Mindful eating and weight loss
It’s well known most weight loss programs don’t work in the long term. Around 85% of people with obesity who lose weight return to or exceed their initial weight within a few years.
Binge eating, emotional eating, external eating, and eating in response to food cravings have been linked to weight gain and weight regain after successful weight loss.
The vast majority of studies agree that mindful eating helps you to lose weight by changing your eating behaviours and reducing stress. By changing the way you think about food, the negative feelings that may be associated with eating are replaced with awareness, improved self-control, and positive emotions.
When unwanted eating behaviours are addressed, your chances of long-term weight loss success are increased.
How to practice mindful eating
To practice this type of mindfulness, you need a series of exercises and meditations. Many find it helpful to attend a seminar, online course, or workshop on mindfulness or mindful eating.
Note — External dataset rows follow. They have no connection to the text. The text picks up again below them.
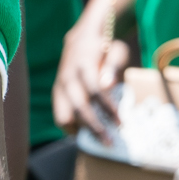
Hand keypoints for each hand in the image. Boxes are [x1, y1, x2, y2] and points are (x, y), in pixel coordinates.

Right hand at [53, 16, 131, 138]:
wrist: (83, 36)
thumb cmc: (105, 45)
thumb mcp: (116, 50)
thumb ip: (112, 66)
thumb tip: (107, 85)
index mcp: (83, 64)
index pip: (94, 90)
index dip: (107, 108)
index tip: (121, 123)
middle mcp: (67, 77)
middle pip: (77, 108)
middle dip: (94, 127)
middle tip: (110, 143)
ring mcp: (59, 85)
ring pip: (63, 115)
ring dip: (81, 131)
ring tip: (98, 140)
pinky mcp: (57, 93)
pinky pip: (60, 115)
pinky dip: (73, 127)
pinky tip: (88, 133)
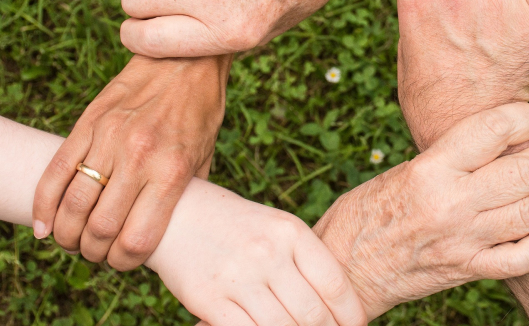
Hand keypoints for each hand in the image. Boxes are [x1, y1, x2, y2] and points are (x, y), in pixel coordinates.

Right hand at [32, 55, 229, 269]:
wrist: (184, 59)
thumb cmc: (200, 112)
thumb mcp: (205, 157)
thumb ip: (185, 195)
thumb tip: (169, 230)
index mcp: (171, 171)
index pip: (137, 239)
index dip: (124, 262)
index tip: (123, 262)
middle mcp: (139, 157)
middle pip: (100, 228)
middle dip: (93, 252)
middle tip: (95, 253)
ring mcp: (109, 138)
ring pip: (73, 204)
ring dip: (67, 234)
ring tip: (72, 240)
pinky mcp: (88, 122)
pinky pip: (55, 170)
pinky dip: (43, 204)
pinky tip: (44, 224)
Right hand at [146, 178, 366, 325]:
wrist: (177, 215)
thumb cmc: (237, 226)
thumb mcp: (276, 228)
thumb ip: (304, 261)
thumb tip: (337, 306)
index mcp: (290, 231)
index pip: (334, 283)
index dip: (351, 314)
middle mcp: (267, 253)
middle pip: (313, 314)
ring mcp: (237, 277)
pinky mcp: (209, 300)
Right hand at [313, 103, 528, 318]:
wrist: (345, 266)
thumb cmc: (366, 211)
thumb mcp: (403, 171)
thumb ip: (449, 159)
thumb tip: (498, 143)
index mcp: (430, 169)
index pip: (494, 129)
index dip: (526, 117)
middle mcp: (450, 203)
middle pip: (526, 170)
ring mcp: (463, 240)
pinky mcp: (468, 270)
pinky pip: (525, 257)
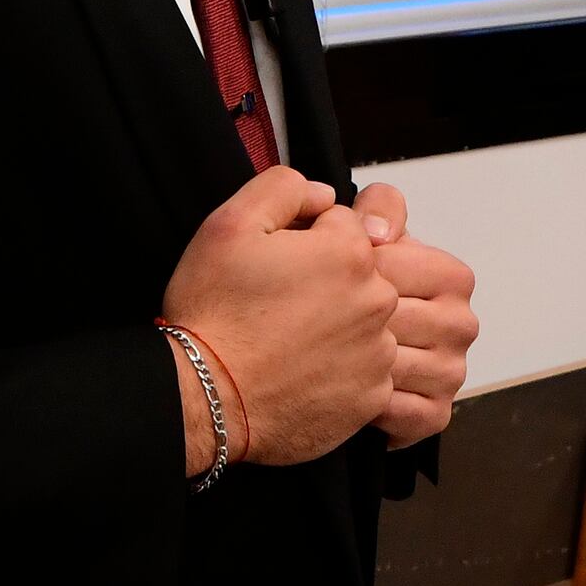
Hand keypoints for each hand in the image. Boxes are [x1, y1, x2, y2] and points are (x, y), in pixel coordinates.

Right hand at [165, 166, 395, 467]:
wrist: (207, 397)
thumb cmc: (215, 312)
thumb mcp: (230, 223)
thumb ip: (284, 188)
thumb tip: (323, 195)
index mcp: (351, 253)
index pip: (341, 227)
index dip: (303, 241)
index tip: (274, 267)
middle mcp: (378, 302)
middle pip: (359, 275)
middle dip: (325, 283)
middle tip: (276, 306)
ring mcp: (379, 354)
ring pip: (363, 323)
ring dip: (335, 327)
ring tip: (285, 343)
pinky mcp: (372, 397)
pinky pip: (364, 371)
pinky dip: (339, 371)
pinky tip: (300, 372)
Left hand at [354, 180, 478, 448]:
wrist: (333, 348)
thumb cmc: (354, 290)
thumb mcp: (366, 235)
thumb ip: (378, 209)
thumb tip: (377, 233)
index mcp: (453, 278)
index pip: (402, 268)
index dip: (357, 271)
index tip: (334, 277)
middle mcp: (462, 324)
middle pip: (393, 320)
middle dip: (350, 320)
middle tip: (321, 321)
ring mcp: (452, 371)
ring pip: (393, 367)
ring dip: (355, 363)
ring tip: (328, 355)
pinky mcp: (436, 412)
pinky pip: (401, 412)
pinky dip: (369, 405)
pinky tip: (346, 390)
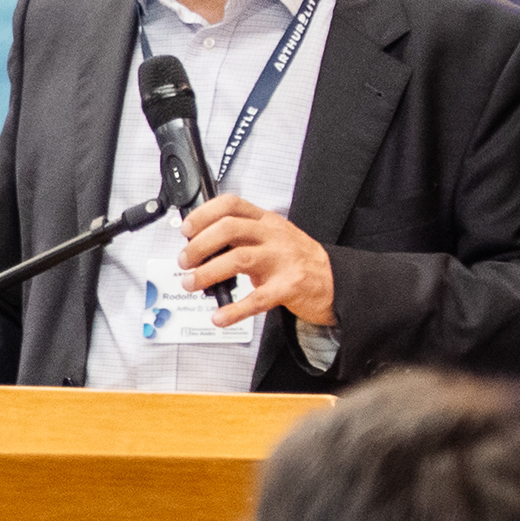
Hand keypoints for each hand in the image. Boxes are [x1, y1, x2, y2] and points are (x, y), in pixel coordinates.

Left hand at [177, 195, 335, 329]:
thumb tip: (199, 247)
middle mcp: (273, 235)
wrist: (335, 281)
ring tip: (192, 284)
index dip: (203, 214)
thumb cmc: (297, 260)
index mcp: (266, 221)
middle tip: (184, 261)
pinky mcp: (289, 286)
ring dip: (207, 273)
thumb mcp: (271, 238)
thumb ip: (241, 238)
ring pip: (238, 259)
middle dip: (199, 246)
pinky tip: (220, 316)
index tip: (186, 229)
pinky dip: (234, 310)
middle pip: (229, 229)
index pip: (231, 204)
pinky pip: (258, 298)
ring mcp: (283, 259)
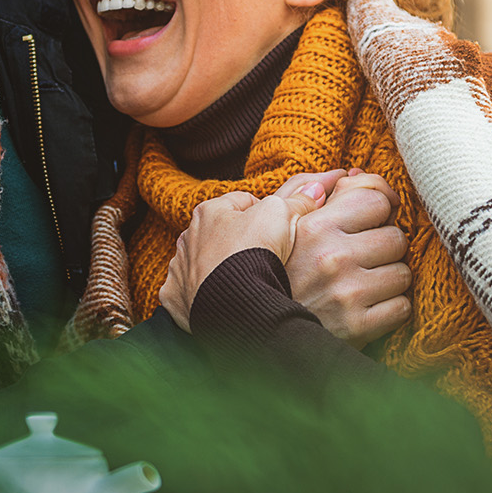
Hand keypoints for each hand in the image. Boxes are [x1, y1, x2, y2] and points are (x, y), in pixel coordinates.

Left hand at [158, 173, 336, 331]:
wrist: (235, 303)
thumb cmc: (254, 253)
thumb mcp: (281, 216)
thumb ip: (297, 200)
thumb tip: (315, 189)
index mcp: (210, 211)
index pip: (243, 202)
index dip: (266, 214)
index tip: (279, 229)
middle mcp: (188, 236)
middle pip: (221, 232)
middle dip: (240, 240)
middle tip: (265, 256)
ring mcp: (180, 267)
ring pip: (203, 261)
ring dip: (219, 267)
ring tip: (245, 279)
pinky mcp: (176, 296)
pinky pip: (189, 291)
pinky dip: (203, 294)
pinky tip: (221, 299)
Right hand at [287, 168, 411, 348]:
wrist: (255, 327)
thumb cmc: (271, 271)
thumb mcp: (277, 224)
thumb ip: (309, 191)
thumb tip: (351, 172)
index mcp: (313, 226)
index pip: (375, 198)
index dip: (380, 206)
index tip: (377, 216)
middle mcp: (332, 256)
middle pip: (396, 237)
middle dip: (384, 246)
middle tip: (364, 256)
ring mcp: (346, 293)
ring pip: (403, 273)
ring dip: (389, 277)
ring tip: (365, 281)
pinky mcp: (357, 327)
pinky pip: (402, 308)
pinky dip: (390, 308)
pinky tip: (368, 306)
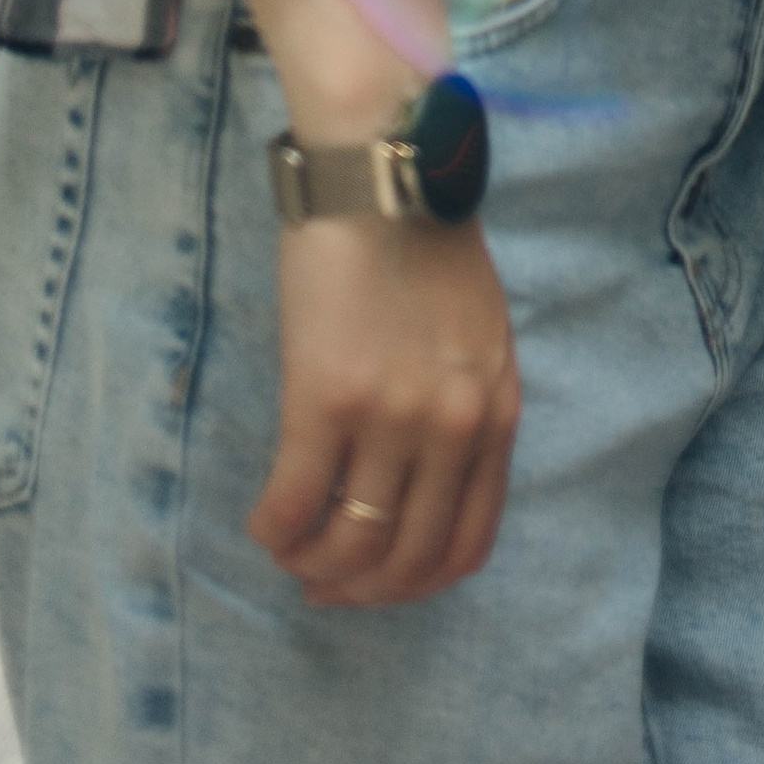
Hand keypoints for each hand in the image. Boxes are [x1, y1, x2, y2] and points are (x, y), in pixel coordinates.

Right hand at [247, 211, 519, 608]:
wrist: (385, 173)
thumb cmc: (428, 244)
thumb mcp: (483, 335)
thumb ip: (469, 408)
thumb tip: (426, 487)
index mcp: (497, 413)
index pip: (468, 546)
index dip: (415, 584)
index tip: (378, 582)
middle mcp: (453, 427)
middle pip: (408, 559)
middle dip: (361, 590)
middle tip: (323, 583)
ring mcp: (392, 417)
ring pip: (350, 545)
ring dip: (313, 567)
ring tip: (292, 552)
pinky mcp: (326, 398)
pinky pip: (294, 504)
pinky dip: (275, 531)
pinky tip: (266, 523)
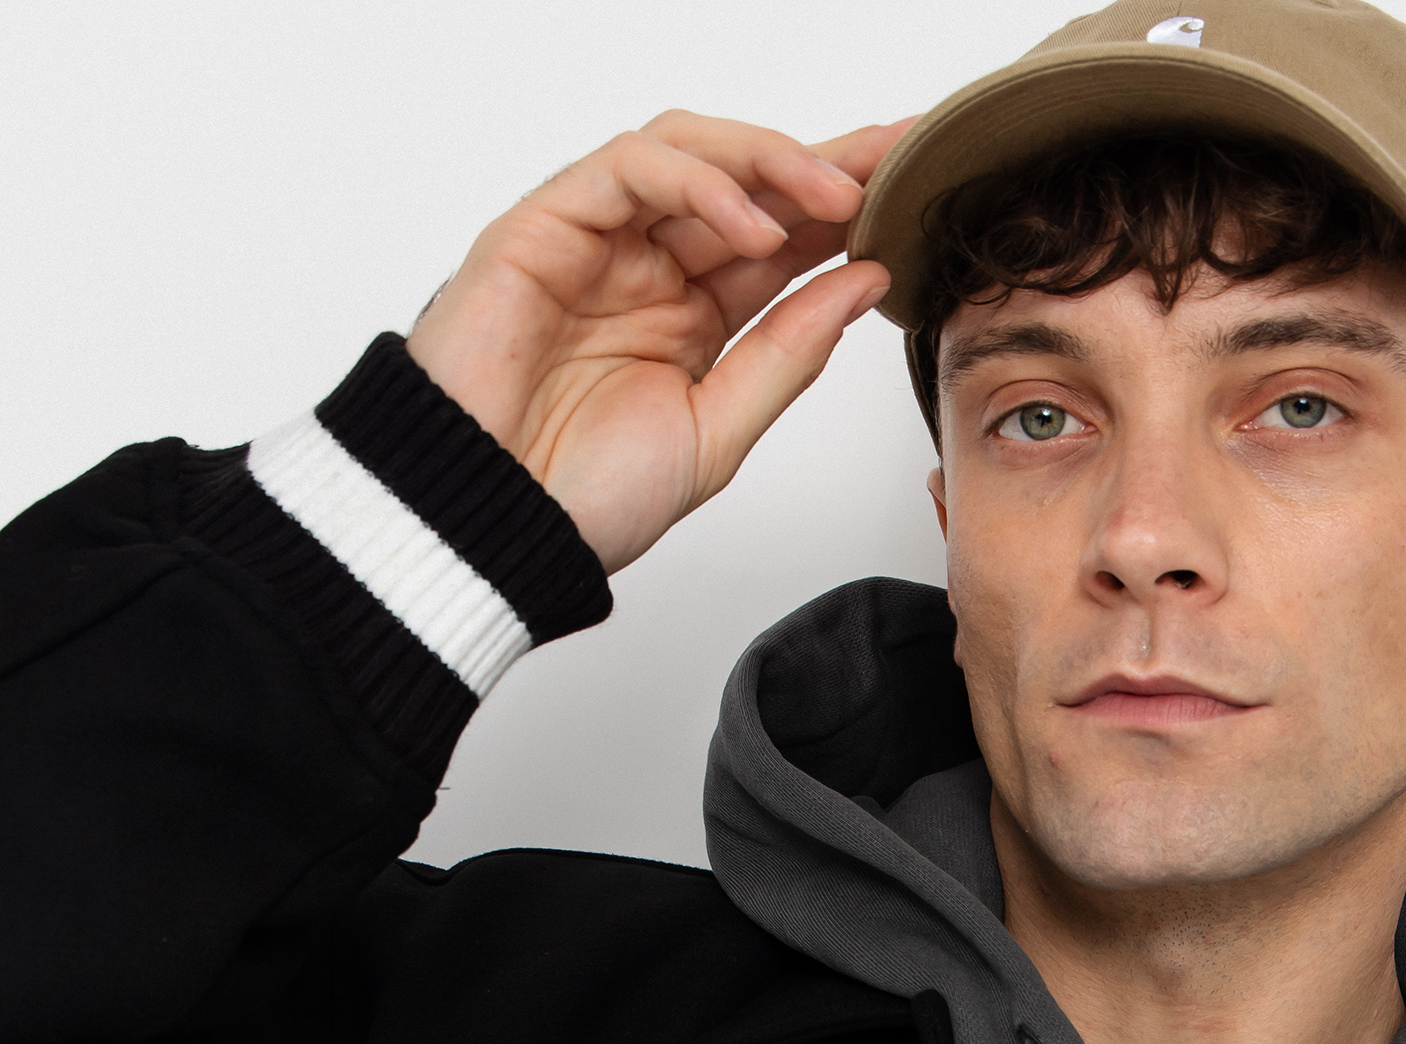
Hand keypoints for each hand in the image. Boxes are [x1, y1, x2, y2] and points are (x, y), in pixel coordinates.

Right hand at [407, 112, 910, 574]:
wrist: (491, 529)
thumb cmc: (583, 499)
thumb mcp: (718, 432)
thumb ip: (787, 355)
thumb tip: (863, 282)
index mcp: (690, 317)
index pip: (780, 240)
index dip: (846, 209)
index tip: (914, 192)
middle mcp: (646, 267)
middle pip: (745, 182)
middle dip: (827, 163)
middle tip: (898, 158)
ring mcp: (596, 239)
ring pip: (690, 152)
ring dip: (770, 162)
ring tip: (835, 195)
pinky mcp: (543, 225)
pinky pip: (628, 168)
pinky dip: (698, 181)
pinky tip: (754, 226)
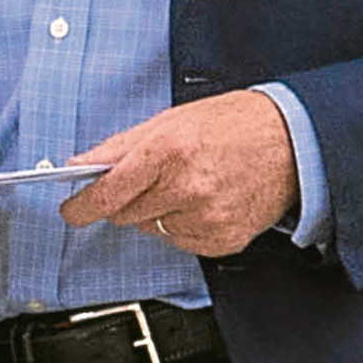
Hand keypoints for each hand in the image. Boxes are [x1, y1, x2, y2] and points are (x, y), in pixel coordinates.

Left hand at [57, 91, 296, 258]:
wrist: (290, 141)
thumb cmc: (233, 124)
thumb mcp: (170, 120)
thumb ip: (120, 146)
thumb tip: (80, 165)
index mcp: (167, 151)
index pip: (108, 192)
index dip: (82, 206)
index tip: (71, 211)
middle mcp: (186, 188)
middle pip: (126, 214)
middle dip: (128, 199)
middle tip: (153, 176)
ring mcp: (206, 218)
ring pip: (153, 229)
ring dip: (158, 211)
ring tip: (188, 182)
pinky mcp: (222, 240)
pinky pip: (181, 242)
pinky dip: (183, 225)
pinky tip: (204, 200)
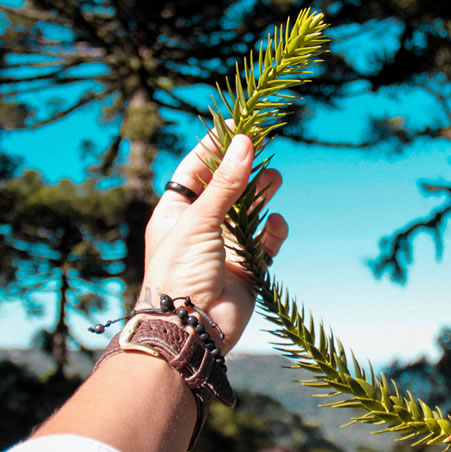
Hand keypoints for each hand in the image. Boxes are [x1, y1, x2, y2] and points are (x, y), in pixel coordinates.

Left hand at [139, 134, 287, 353]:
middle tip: (264, 147)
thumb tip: (244, 143)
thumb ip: (225, 184)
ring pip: (248, 212)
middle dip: (244, 169)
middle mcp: (199, 227)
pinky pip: (264, 242)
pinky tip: (275, 224)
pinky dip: (272, 231)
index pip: (195, 169)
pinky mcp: (246, 268)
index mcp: (175, 212)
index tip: (239, 123)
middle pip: (226, 187)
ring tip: (274, 179)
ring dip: (261, 195)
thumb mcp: (199, 221)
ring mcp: (223, 247)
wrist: (191, 328)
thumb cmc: (180, 272)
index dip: (215, 145)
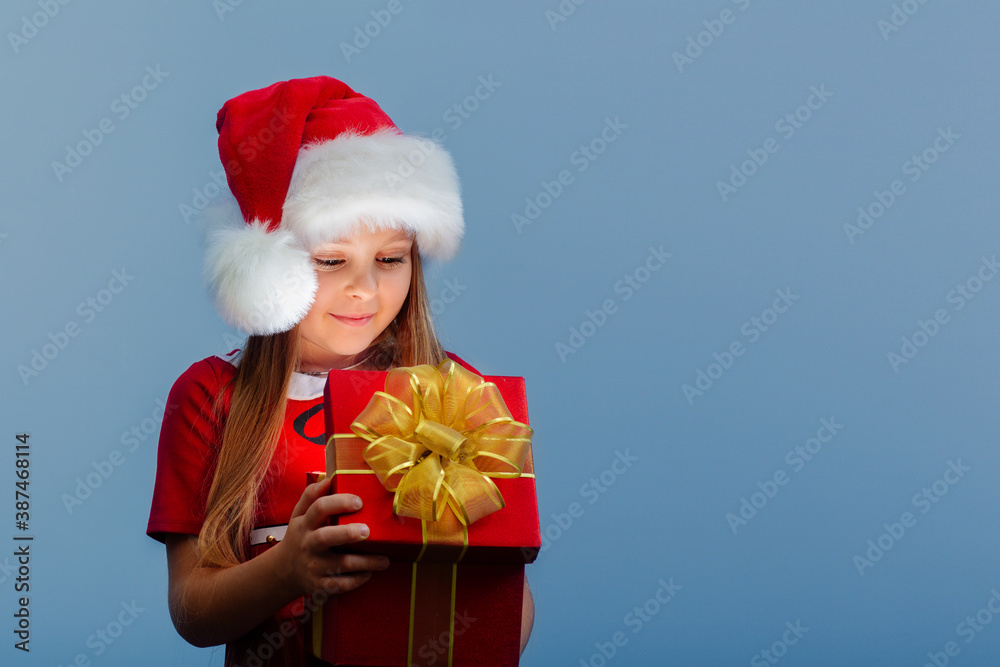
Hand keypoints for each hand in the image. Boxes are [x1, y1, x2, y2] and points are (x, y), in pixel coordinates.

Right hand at [273, 476, 389, 598]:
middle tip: (368, 531)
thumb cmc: (299, 537)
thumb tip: (329, 478)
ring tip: (384, 560)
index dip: (339, 502)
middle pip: (326, 537)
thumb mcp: (298, 515)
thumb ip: (311, 496)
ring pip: (339, 564)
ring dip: (364, 562)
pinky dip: (356, 581)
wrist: (282, 571)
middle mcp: (308, 544)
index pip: (319, 508)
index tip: (359, 502)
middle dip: (348, 534)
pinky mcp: (319, 585)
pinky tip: (369, 574)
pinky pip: (340, 585)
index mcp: (305, 524)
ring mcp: (313, 566)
However, there are many simple ways to get started, some of which can have powerful benefits on their own:
- Eat more slowly and don’t rush your meals
- Chew thoroughly
- Eliminate distractions by turning off the TV and putting down your phone
- Eat in silence
- Focus on how the food makes you feel
- Stop eating when you’re full
- Ask yourself why you’re eating, whether you’re truly hungry. and whether the food you choose is healthy
To start with, we would suggest to pick one meal a day to focus on these points. Once you got the hang of it, mindfulness will become more natural. Then you can focus on implementing these habits into more meals.
Mindful eating is a powerful tool to regain control of your eating. If conventional diets haven’t work for you, this technique could be worth considering.